- **TEXT PROVIDED**
• • •
I speak here to the menace of smuggling and cross-border banditry which the country aids and abets; the associated subversion that have undermined our trade policies and in the process, reduced the swathe of our common borders to an ungoverned space; the slow, agonising death visited on our farming communities and our textile industry – all of which can only guarantee that our national aspirations would never be met.
Surely, no one could have put things better than Africa’s foremost industrialist, Aliko Dangote: “There is no country that can survive with Benin Republic as a neighbour”.
He did not exaggerate. Ask the rice producer, the palm oil producers, the textile manufacturers; all, without exception share a common story of how their businesses have wilted under the menace of smuggling with our darling ECOWAS neighbour tacitly providing facilitation.
Does anyone see why the official indifference to the existential challenge posed by the country’s policies on our country’s well-being is so galling? It seems such a long time ago when Obasanjo shut the country’s borders against Benin Republic. I couldn’t now recall the roof caving in; instead, Nigeria actually got some reprieve with smuggling and cross-border banditry taking a dive.
• • •
- **RECORDED DATA**
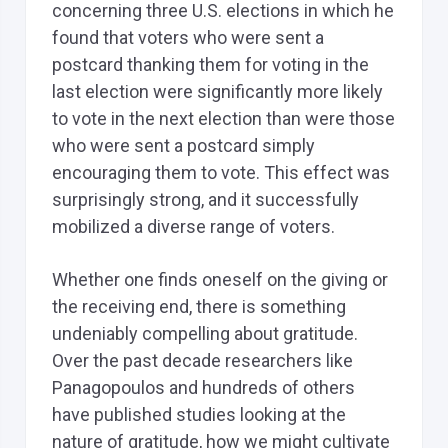
concerning three U.S. elections in which he
found that voters who were sent a
postcard thanking them for voting in the
last election were significantly more likely
to vote in the next election than were those
who were sent a postcard simply
encouraging them to vote. This effect was
surprisingly strong, and it successfully
mobilized a diverse range of voters.
Whether one finds oneself on the giving or
the receiving end, there is something
undeniably compelling about gratitude.
Over the past decade researchers like
Panagopoulos and hundreds of others
have published studies looking at the
nature of gratitude, how we might cultivate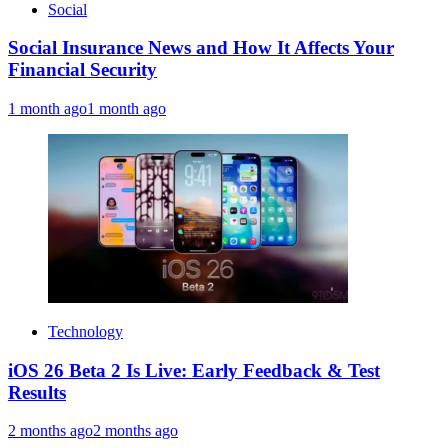
Social
Social Insurance News and How It Affects Your
Financial Security
1 month ago
1 month ago
Technology
iOS 26 Beta 2 Is Live: Early Feedback & Test
Results
2 months ago
2 months ago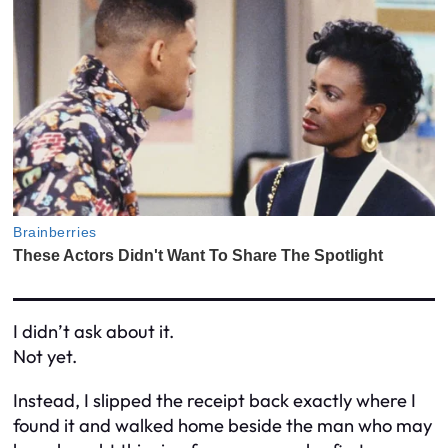
I didn’t ask about it.
Not yet.
Instead, I slipped the receipt back exactly where I
found it and walked home beside the man who may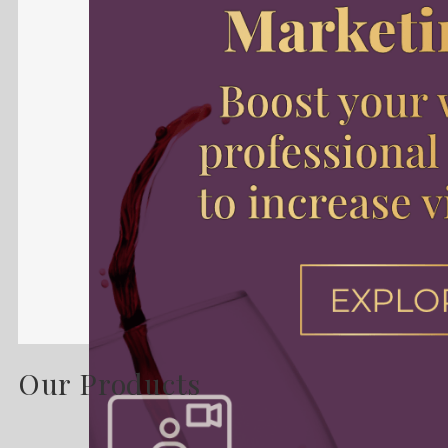
Our Products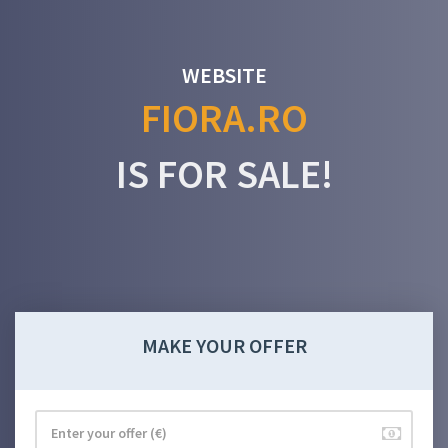
WEBSITE
FIORA.RO
IS FOR SALE!
MAKE YOUR OFFER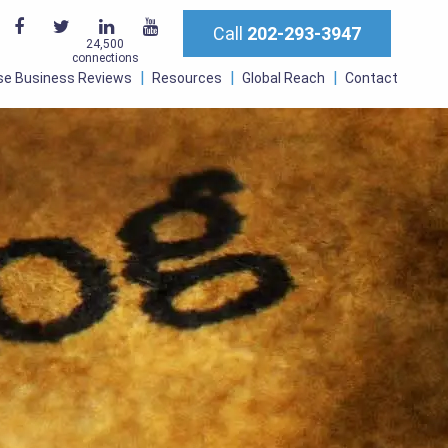
Call
202-293-3947
24,500
connections
se Business Reviews
Resources
Global Reach
Contact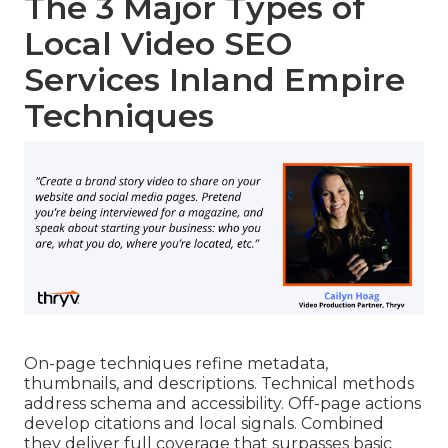
The 3 Major Types of
Local Video SEO
Services Inland Empire
Techniques
On-page techniques refine metadata,
thumbnails, and descriptions. Technical methods
address schema and accessibility. Off-page actions
develop citations and local signals. Combined
they deliver full coverage that surpasses basic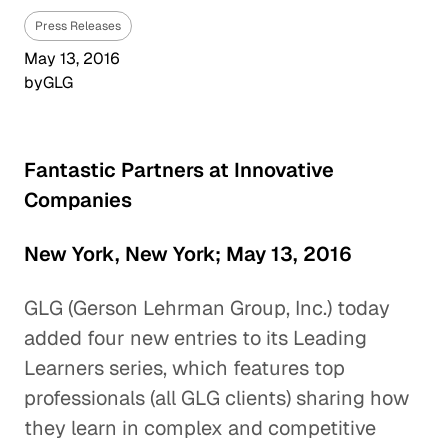
Press Releases
May 13, 2016
by
GLG
Fantastic Partners at Innovative
Companies
New York, New York; May 13, 2016
GLG (Gerson Lehrman Group, Inc.) today
added four new entries to its Leading
Learners series, which features top
professionals (all GLG clients) sharing how
they learn in complex and competitive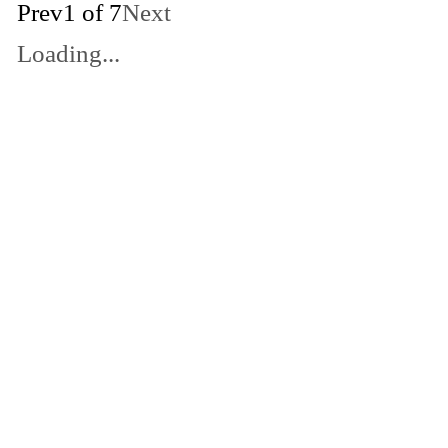
Prev
1 of 7
Next
Loading...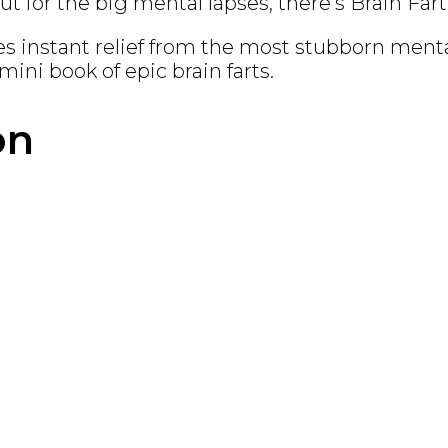
t for the big mental lapses, there’s
Brain Fart
es instant relief from the most stubborn mental
mini book of epic brain farts.
on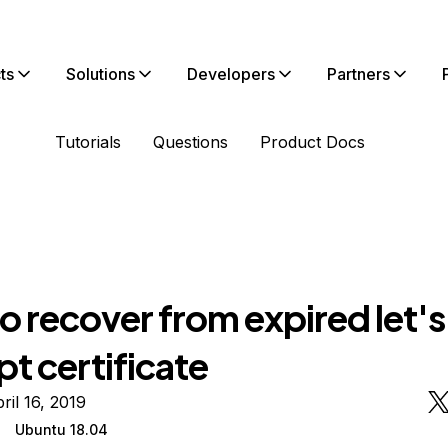
ts
Solutions
Developers
Partners
Tutorials
Questions
Product Docs
 recover from expired let's
t certificate
ril 16, 2019
Ubuntu 18.04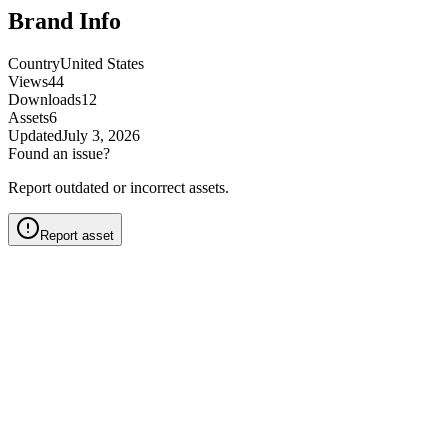
Brand Info
Country
United States
Views
44
Downloads
12
Assets
6
Updated
July 3, 2026
Found an issue?
Report outdated or incorrect assets.
Report asset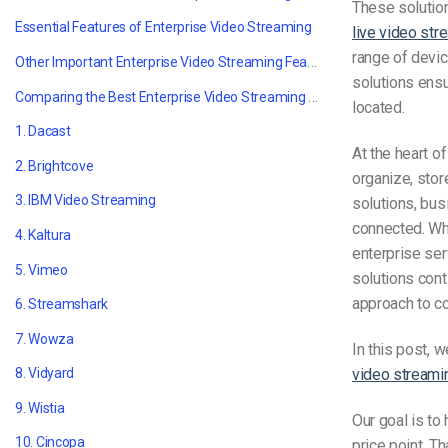
These solution
Essential Features of
Enterprise Video Streaming
live video str
range of devic
Other Important Enterprise Video Streaming Features
solutions ens
Comparing the Best Enterprise Video Streaming Solutions in 2021
located.
1. Dacast
At the heart 
2. Brightcove
organize, stor
3. IBM
Video Streaming
solutions, bu
connected. Whe
4. Kaltura
enterprise ser
5. Vimeo
solutions con
approach to c
6. Streamshark
7. Wowza
In this post, 
video streami
8. Vidyard
9. Wistia
Our goal is to
10. Cincopa
price point. T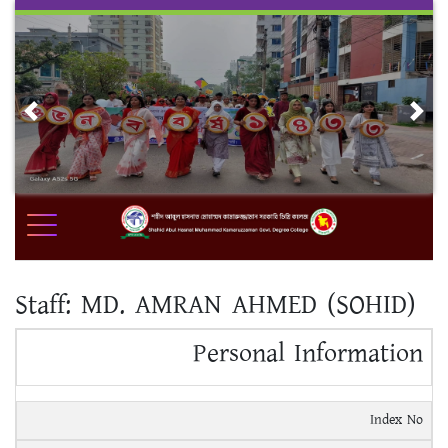
Skip
to
content
Previous
Nex
Staff:
MD. AMRAN AHMED (SOHID)
Personal Information
Index No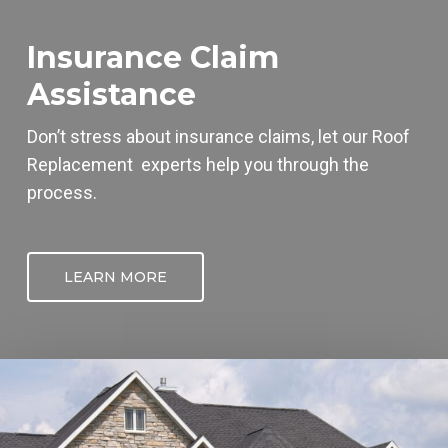
Insurance Claim
Assistance
Don’t stress about insurance claims, let our
Roof
Replacement
experts help you through the
process.
LEARN MORE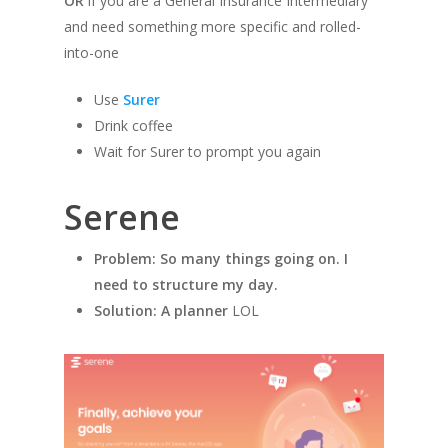
OR
if you are a General Insurance Intermediary
and need something more specific and rolled-
into-one
Use
Surer
Drink coffee
Wait for Surer to prompt you again
Serene
Problem: So many things going on. I
need to structure my day.
Solution: A planner
LOL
• • •
Can you pick up the commentary on smuggling from Benin Republic and continue it from its last sentence? This material stands apart from the text on smuggling across the Benin Republic border.

- **TASK OUTPUT**
Sure, President Buhari couldn’t have brought up these issues at that short meeting. Or did he – considering that the matter is not only grave but has become an existential one?
Yet, the conversation is long overdue if ever the country desires to make progress. Guess it’s time to rethink elements of the farce called ECOWAS under which grave injurious, toxic trade practices are perpetrated against Nigeria; for enablers like Benin, time for the Big Brother to demonstrate that injury to her can attract severe consequences.